### Extracted material
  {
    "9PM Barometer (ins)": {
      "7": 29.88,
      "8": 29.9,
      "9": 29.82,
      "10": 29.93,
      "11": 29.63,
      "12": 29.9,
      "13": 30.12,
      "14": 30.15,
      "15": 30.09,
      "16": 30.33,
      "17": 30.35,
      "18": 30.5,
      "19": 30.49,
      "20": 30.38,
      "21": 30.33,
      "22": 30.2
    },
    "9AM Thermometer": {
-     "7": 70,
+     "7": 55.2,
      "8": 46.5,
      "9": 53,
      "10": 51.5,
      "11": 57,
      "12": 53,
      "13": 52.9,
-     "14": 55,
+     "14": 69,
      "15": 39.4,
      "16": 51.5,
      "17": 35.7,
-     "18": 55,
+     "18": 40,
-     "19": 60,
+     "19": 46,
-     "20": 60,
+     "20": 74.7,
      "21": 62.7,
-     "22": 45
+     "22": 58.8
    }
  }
==
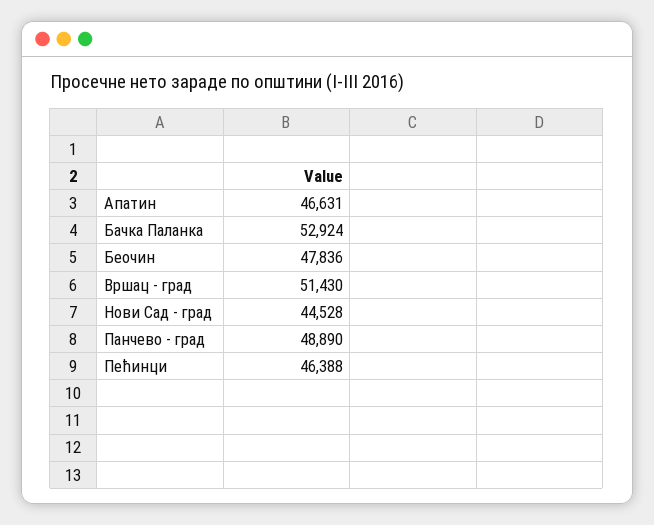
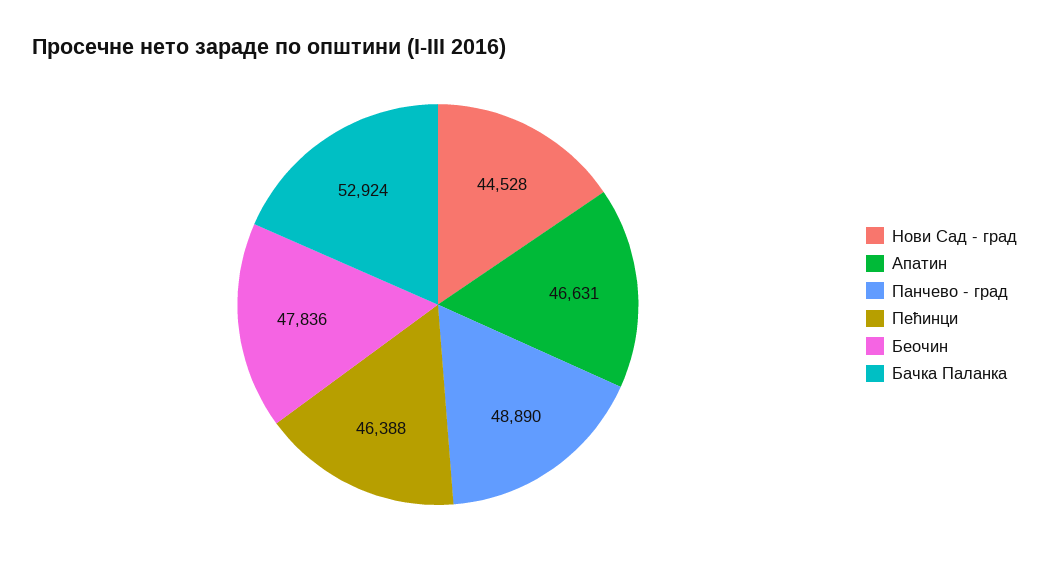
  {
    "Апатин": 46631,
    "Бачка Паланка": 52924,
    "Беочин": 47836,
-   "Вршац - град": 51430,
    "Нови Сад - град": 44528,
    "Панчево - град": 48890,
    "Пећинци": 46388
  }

### What to do
Nothing but a number, please, for how many lines of the data hold "град".

### Solution to this problem
3